Building off a strong finish to the regular season, Sawyer had the best game of his Ohio State career as he recorded three sacks in the Cotton Bowl, tying the school record for the most sacks in a bowl game. Sawyer is the fourth Ohio State defender to record three sacks in a bowl game, joining Mike Kudla (2005 season vs. Notre Dame), Andy Katzenmoyer (1996 vs. Arizona State) and Srecko Zizakovic (1989 vs. Auburn).

“Hell of a game. I mean, he's just a competitor,” Ohio State linebacker Steele Chambers said of Sawyer’s performance. “He's a guy that the entire team rallies around, a guy that everyone listens to, so I mean, I know he played his ass off, it just sucks that we couldn’t get it done for him.”

Should Sawyer choose to enter the 2024 NFL draft, he certainly helped his draft stock with his dominant performance in his final game of the year. But Sawyer said earlier in the week that he would “more than likely” stay at Ohio State for his senior season, and it didn’t sound as though that decision had changed after the loss.

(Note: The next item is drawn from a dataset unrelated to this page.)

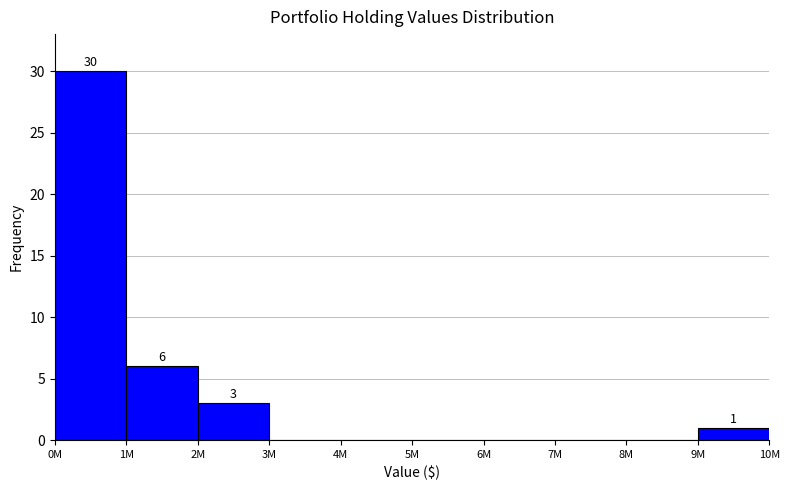

Reading left to right, transcribe all the data shown in this chart.

0M=30	1M=6	2M=3	3M=0	4M=0	5M=0	6M=0	7M=0	8M=0	9M=1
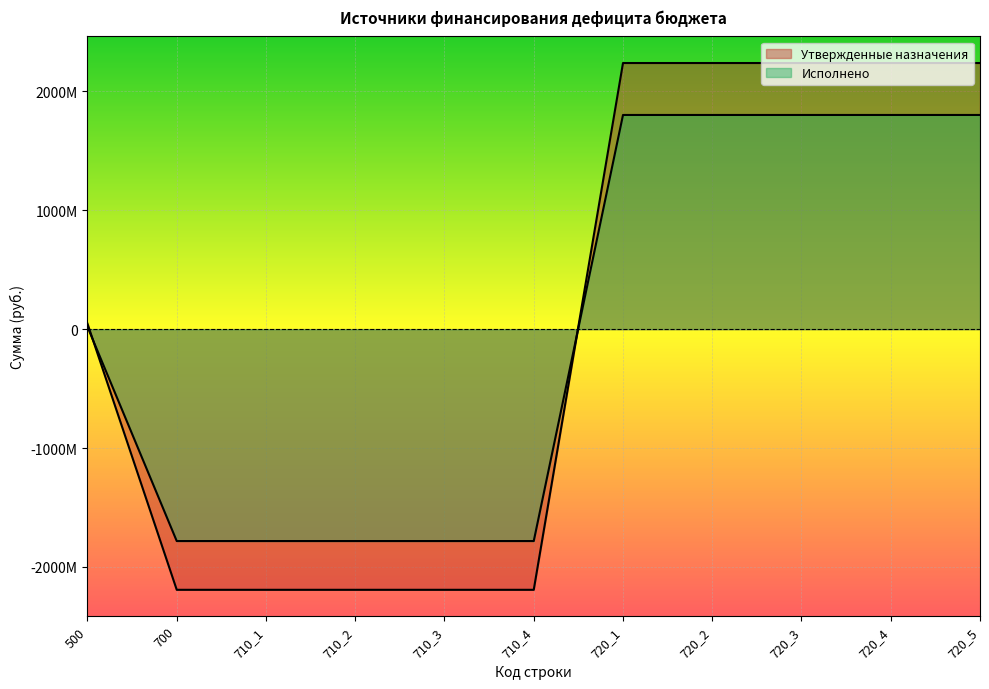

Reading left to right, what are all the values shown in this chart?

Утвержденные назначения: 46239400.0	-2192500600.0	-2192500600.0	-2192500600.0	-2192500600.0	-2192500600.0	2238740000.0	2238740000.0	2238740000.0	2238740000.0	2238740000.0
Исполнено: 19445319.0	-1782347260.8	-1782347260.8	-1782347260.8	-1782347260.8	-1782347260.8	1801792579.9	1801792579.9	1801792579.9	1801792579.9	1801792579.9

“I think a lot of us all are on the same page about we don't want to end our Ohio State careers like this,” Sawyer said. “Two tough losses. We all love it here. We love Coach Day. We love the staff. And sometimes unfortunate things happen and you don't get the outcome you want, and I think it's going to play a big factor in our decisions.”

“I know he played his ass off, it just sucks that we couldn’t get it done for him.”– Steele Chambers on Jack Sawyer

An all-time low for Ohio State’s offense under Day

Day’s career at Ohio State started in 2017 as a result of the Buckeyes’ offensive performance against Clemson in the 2016 Fiesta Bowl, in which Ohio State failed to score any points in a 31-0 College Football Playoff semifinal loss.

Ohio State’s offensive performance against Missouri was by far the worst the Buckeyes have had in any game since.

The Buckeyes’ three points in the Cotton Bowl were the fewest they have scored in any game since Day became Ohio State’s co-offensive coordinator in 2017. In Ohio State’s previous 88 games with Day as head coach or offensive coordinator, the Buckeyes had never scored fewer than 16 points in a contest.

Ohio State’s 203 yards of offense were 74 yards fewer than the Buckeyes had had in any game since Day joined the staff. The previous low point came in Ohio State’s previous appearance in the Cotton Bowl in 2017, when the Buckeyes gained only 277 yards in a 24-7 win over USC. Since Day became head coach, Ohio State’s previous low for yardage in a game was the 283 yards it gained while playing in heavy rain and wind in its 21-7 win over Northwestern in 2022.